◆ **Supplied material**
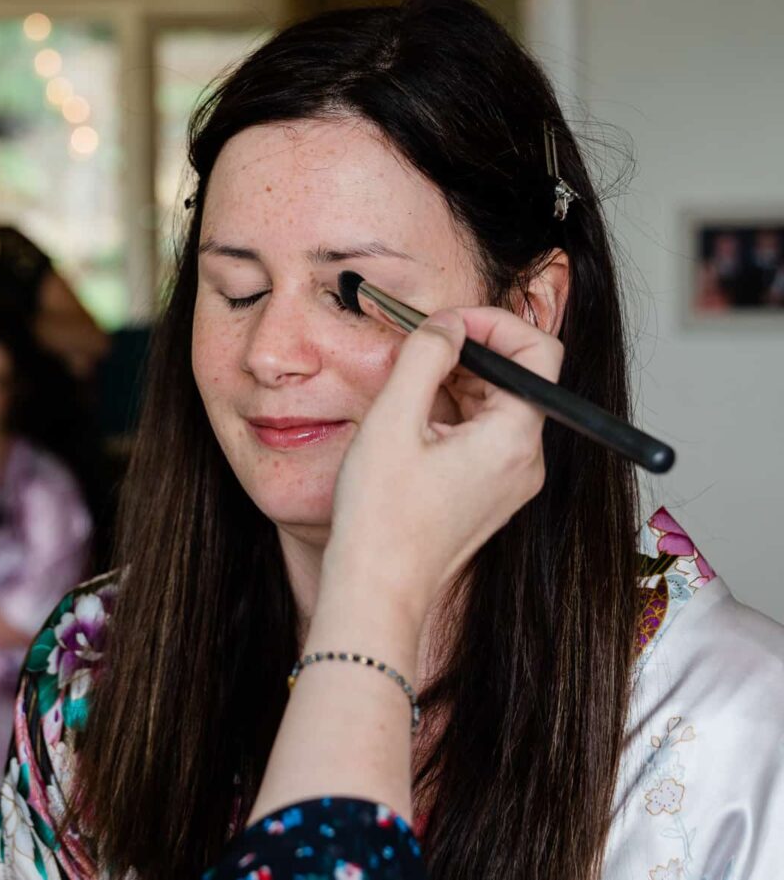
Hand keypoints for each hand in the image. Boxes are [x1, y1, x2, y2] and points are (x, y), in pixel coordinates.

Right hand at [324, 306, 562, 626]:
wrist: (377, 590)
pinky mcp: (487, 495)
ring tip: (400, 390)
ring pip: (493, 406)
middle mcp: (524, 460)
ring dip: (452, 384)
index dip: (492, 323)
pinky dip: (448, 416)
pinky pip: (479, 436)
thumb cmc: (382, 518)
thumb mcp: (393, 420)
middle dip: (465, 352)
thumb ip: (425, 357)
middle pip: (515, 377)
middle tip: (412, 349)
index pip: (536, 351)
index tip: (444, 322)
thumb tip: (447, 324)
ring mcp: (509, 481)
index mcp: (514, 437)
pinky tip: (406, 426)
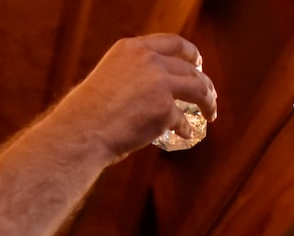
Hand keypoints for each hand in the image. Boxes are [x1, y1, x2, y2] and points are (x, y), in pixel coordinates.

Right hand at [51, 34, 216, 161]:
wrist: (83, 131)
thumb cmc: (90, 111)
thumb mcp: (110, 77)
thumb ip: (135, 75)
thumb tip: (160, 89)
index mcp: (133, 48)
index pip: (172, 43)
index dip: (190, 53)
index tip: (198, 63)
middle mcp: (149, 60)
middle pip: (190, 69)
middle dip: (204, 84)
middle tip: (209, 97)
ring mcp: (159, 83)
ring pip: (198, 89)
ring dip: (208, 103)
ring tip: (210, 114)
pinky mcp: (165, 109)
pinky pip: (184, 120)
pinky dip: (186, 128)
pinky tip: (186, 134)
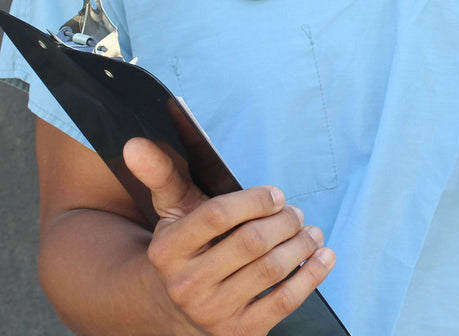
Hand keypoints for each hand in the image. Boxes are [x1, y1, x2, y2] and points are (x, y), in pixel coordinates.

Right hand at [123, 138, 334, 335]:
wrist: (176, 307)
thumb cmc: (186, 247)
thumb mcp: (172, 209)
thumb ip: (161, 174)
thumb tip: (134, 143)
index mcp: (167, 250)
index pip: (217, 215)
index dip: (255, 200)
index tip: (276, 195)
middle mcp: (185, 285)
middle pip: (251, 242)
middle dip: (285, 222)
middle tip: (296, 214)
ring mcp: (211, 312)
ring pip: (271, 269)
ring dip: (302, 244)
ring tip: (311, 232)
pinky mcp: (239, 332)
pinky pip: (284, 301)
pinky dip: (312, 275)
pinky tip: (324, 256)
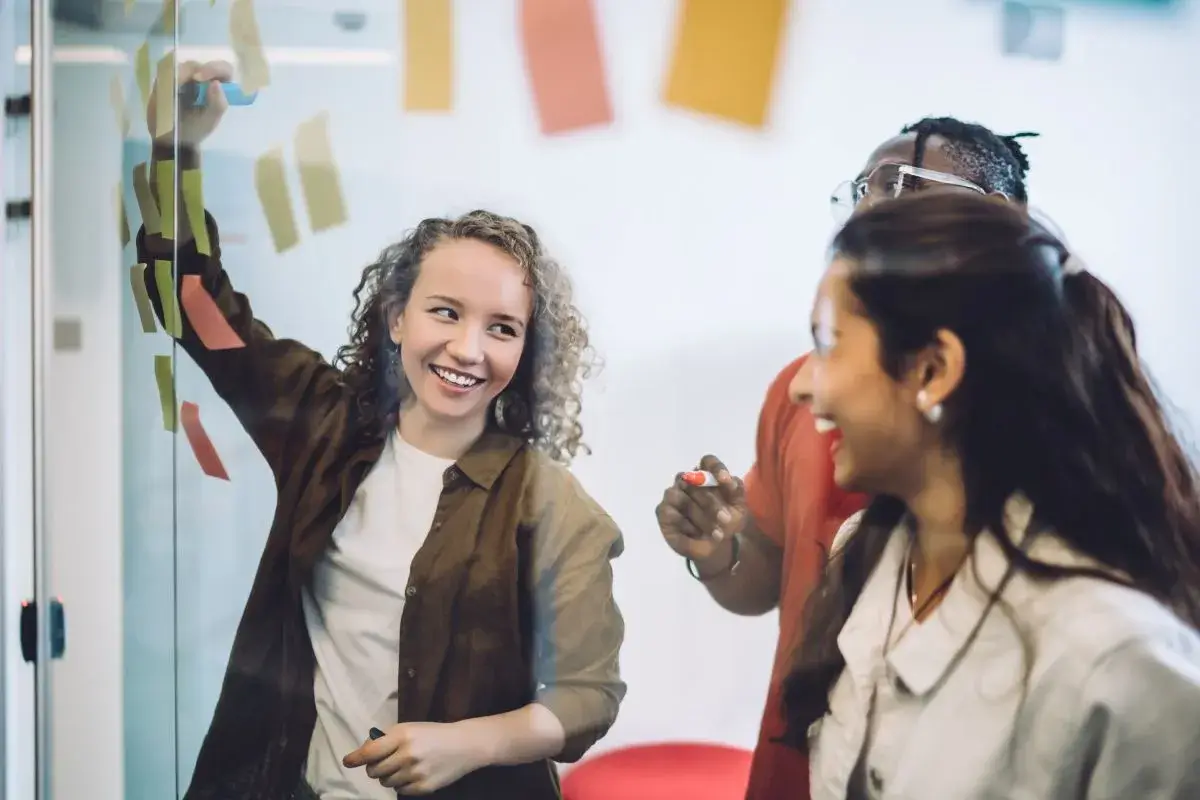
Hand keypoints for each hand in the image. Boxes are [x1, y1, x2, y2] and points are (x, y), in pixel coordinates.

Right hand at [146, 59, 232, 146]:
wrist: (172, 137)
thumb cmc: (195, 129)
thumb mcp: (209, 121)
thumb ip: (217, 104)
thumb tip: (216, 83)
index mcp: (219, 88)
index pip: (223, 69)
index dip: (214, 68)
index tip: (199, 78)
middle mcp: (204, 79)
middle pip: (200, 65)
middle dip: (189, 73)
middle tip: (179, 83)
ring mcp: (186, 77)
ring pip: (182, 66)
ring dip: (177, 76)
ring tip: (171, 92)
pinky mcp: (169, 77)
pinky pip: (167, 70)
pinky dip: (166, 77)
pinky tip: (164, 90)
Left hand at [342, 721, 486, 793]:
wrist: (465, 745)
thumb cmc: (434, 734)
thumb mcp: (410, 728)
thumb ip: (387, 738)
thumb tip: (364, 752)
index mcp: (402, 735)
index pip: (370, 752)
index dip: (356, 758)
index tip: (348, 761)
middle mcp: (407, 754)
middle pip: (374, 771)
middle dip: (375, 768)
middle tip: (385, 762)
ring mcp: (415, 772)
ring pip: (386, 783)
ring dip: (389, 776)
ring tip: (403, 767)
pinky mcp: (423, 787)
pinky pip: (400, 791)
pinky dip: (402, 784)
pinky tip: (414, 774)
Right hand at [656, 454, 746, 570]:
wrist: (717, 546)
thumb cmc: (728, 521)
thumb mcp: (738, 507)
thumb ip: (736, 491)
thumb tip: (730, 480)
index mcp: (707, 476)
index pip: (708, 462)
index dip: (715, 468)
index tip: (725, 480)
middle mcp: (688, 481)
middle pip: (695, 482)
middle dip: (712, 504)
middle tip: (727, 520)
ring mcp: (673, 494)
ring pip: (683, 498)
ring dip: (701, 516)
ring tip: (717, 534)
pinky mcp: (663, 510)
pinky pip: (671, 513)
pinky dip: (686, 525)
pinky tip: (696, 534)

◆ **Exercise**
Find each line in the material above that carries the string "Right", and copy it.

◆ **Exercise result**
Right hand at [324, 306, 562, 626]:
Right hand at [51, 34, 216, 161]:
Right hand at [123, 138, 334, 335]:
Right hand at [146, 59, 232, 146]:
Right hand at [656, 454, 746, 570]:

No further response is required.